Dataset entries

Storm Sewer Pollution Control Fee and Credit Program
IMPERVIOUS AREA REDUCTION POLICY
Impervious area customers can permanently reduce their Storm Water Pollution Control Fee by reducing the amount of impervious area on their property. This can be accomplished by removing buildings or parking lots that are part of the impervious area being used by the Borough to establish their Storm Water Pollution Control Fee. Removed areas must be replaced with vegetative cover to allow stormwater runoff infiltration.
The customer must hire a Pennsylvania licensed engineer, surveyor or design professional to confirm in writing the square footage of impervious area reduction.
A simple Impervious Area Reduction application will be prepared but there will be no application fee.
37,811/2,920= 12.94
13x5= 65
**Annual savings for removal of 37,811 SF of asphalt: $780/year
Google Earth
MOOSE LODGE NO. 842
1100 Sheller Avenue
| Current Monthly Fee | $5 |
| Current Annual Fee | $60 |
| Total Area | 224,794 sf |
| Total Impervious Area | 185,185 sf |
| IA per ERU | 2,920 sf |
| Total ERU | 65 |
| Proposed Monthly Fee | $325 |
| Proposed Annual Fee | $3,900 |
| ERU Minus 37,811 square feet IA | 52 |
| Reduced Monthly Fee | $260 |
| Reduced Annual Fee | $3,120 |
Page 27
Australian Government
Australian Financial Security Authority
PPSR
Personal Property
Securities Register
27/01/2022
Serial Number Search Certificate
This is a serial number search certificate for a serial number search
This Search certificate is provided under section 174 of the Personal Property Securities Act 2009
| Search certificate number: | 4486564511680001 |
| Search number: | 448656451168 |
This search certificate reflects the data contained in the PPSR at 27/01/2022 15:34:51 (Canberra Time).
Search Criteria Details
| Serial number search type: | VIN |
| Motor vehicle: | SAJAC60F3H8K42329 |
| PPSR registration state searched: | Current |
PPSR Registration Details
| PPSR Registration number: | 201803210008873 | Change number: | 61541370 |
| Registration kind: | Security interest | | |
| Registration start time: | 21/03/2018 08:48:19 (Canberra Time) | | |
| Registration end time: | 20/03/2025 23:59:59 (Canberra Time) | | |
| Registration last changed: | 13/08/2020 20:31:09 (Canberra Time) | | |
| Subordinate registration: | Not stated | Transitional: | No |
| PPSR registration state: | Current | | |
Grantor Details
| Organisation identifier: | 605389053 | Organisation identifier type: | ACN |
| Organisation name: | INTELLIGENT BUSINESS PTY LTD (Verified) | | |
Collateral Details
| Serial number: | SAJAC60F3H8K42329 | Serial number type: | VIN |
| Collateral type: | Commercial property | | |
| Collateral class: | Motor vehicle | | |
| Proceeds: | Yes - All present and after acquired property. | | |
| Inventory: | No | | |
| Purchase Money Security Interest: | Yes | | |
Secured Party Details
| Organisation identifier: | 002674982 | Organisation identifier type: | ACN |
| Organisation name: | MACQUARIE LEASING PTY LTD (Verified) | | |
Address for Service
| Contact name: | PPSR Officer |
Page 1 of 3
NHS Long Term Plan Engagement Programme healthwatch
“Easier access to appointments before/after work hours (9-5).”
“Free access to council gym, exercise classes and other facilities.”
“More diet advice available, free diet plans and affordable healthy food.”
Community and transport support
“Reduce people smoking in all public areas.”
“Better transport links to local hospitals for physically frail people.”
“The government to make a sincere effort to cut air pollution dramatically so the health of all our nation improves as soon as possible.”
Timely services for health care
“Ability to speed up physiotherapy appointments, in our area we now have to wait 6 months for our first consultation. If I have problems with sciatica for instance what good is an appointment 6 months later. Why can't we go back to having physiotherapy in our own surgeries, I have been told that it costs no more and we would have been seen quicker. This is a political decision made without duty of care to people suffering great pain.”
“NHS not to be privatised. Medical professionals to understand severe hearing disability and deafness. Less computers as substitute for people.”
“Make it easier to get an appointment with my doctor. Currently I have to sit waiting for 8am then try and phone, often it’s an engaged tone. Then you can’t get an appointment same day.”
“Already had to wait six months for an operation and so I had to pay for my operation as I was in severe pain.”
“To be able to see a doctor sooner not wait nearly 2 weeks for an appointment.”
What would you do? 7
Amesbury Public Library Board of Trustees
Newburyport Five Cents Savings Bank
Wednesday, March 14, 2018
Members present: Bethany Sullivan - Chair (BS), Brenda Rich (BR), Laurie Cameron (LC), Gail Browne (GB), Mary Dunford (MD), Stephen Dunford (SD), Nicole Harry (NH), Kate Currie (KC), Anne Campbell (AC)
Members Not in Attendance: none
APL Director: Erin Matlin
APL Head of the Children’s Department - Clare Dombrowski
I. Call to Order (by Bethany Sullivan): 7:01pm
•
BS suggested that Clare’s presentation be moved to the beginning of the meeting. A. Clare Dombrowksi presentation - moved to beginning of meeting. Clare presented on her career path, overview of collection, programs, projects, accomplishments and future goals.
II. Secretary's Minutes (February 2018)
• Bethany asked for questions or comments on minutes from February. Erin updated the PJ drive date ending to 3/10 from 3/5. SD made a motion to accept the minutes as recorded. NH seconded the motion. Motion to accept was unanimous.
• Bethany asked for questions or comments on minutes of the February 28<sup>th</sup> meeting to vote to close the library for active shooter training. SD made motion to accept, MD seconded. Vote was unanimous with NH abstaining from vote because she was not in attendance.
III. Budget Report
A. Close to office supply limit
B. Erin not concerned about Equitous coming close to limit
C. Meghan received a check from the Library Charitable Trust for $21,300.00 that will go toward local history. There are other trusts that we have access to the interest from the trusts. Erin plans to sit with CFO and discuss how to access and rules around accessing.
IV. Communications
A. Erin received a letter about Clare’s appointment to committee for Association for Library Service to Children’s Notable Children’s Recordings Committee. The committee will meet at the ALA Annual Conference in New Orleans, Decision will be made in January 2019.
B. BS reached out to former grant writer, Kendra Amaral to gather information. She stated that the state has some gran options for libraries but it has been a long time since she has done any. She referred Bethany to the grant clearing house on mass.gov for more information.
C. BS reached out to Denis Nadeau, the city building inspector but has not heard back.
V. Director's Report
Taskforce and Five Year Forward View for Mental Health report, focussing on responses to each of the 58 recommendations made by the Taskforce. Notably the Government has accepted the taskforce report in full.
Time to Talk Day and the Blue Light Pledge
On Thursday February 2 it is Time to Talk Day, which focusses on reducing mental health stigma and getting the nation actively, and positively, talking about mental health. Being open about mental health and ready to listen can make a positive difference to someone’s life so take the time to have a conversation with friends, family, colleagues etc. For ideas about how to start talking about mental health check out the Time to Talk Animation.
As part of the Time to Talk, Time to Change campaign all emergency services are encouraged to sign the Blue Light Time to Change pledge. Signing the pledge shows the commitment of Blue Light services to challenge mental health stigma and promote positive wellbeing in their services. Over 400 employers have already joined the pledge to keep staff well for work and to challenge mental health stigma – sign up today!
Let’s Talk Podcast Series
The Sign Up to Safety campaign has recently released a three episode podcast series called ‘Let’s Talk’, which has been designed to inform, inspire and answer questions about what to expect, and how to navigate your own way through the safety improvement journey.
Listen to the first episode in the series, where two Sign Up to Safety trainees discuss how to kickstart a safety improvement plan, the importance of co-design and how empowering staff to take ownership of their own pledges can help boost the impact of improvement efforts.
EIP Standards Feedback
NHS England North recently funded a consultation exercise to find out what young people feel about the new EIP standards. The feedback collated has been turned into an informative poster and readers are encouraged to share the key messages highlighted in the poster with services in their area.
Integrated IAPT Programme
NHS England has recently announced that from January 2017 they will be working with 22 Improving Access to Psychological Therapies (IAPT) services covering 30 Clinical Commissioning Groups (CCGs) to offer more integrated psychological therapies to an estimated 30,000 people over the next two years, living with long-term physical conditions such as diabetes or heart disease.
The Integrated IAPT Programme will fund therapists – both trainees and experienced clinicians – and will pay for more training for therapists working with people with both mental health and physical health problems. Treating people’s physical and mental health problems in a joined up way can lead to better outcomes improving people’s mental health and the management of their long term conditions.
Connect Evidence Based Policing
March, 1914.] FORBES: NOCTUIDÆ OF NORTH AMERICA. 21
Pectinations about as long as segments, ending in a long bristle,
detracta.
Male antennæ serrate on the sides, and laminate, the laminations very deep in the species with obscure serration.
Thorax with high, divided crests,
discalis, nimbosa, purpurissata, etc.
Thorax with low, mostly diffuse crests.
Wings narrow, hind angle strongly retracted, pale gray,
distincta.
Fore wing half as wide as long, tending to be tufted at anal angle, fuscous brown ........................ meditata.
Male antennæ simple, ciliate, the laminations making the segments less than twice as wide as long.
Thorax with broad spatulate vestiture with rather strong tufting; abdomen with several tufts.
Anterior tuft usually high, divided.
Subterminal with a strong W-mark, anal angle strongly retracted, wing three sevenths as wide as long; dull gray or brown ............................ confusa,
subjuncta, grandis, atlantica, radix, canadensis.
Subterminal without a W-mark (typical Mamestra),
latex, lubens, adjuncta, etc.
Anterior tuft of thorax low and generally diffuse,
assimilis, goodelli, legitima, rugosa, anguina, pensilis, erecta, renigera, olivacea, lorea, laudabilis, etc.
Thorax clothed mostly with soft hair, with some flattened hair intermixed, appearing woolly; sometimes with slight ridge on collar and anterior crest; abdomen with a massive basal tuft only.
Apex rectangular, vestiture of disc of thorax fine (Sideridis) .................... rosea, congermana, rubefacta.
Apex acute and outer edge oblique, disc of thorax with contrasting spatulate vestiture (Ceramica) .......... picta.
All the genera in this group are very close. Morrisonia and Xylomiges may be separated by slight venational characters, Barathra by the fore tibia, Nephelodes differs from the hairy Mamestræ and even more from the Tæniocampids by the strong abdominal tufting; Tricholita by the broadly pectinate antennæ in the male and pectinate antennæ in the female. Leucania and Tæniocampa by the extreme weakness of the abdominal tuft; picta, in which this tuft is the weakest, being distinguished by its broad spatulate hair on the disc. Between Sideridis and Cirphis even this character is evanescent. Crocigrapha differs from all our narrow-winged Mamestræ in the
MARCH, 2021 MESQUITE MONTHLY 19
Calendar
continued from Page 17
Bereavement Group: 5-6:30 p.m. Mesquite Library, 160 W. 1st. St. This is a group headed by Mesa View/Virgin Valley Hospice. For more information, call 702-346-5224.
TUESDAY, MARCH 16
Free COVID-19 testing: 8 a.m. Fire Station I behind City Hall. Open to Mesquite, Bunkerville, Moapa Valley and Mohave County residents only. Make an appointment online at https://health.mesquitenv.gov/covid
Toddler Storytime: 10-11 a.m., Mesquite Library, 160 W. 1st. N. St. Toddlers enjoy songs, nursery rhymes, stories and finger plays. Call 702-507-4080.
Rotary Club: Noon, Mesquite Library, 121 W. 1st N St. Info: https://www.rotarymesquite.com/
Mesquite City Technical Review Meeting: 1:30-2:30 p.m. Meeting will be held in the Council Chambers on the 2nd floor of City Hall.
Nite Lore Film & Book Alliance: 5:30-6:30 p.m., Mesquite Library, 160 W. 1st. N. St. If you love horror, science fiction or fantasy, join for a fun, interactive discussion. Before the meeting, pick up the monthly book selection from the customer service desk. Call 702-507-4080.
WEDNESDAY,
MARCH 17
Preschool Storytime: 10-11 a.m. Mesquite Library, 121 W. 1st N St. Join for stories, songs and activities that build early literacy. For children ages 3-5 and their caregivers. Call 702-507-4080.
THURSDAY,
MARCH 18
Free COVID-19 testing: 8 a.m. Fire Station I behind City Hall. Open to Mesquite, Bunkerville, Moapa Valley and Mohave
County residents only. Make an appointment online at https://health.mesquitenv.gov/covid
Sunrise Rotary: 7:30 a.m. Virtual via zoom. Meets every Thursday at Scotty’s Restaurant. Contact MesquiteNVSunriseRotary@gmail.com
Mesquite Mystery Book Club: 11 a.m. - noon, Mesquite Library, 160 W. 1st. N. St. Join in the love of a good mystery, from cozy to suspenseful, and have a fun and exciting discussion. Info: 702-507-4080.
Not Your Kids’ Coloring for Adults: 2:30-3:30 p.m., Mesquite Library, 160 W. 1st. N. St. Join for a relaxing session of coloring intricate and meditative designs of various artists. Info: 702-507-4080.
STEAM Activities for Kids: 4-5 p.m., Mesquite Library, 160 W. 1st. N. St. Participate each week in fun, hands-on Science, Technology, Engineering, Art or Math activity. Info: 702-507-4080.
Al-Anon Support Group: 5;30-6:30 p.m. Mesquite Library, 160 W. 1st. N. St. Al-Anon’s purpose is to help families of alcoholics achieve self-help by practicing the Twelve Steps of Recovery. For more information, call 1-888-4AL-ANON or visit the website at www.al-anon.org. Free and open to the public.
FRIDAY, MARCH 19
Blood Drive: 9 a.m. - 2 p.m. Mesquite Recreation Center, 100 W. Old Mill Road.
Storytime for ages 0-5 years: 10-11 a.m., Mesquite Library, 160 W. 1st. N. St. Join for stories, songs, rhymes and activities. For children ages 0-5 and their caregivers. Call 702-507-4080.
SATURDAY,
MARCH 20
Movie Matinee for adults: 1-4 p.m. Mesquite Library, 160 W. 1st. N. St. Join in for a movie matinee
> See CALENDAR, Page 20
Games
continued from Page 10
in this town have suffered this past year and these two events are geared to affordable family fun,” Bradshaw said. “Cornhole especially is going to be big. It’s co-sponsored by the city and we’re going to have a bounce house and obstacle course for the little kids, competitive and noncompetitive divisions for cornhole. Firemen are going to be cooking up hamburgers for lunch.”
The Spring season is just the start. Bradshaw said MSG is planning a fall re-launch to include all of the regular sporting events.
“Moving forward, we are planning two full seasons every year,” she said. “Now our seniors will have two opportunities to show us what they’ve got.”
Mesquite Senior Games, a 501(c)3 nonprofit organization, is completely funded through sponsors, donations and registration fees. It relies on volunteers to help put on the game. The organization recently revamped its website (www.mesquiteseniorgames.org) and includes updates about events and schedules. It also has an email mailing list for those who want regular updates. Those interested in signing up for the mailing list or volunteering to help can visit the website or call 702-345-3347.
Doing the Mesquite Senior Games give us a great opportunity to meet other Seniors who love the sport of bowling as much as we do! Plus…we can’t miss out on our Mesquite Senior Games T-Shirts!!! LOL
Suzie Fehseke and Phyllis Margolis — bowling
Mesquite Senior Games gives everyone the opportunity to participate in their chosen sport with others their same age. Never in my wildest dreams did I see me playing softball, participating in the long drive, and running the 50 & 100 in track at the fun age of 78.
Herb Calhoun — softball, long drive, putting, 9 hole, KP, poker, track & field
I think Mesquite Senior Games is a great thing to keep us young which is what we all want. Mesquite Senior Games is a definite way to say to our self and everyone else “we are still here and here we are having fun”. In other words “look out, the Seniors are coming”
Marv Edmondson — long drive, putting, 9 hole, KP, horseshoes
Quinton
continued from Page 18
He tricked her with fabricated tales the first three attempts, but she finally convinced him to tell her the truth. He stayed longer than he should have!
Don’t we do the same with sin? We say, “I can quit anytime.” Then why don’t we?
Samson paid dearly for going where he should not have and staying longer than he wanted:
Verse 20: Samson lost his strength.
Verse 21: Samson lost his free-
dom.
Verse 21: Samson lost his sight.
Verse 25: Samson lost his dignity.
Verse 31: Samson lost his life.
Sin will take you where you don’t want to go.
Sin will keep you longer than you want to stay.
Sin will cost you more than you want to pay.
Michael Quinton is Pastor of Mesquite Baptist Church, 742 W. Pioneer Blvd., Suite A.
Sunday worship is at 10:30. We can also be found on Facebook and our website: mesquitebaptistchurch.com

Task objective
Isolate the lines above that contain the word "mark" and copy them.

Answer below
Subterminal with a strong W-mark, anal angle strongly retracted, wing three sevenths as wide as long; dull gray or brown ............................ confusa,
Subterminal without a W-mark (typical Mamestra),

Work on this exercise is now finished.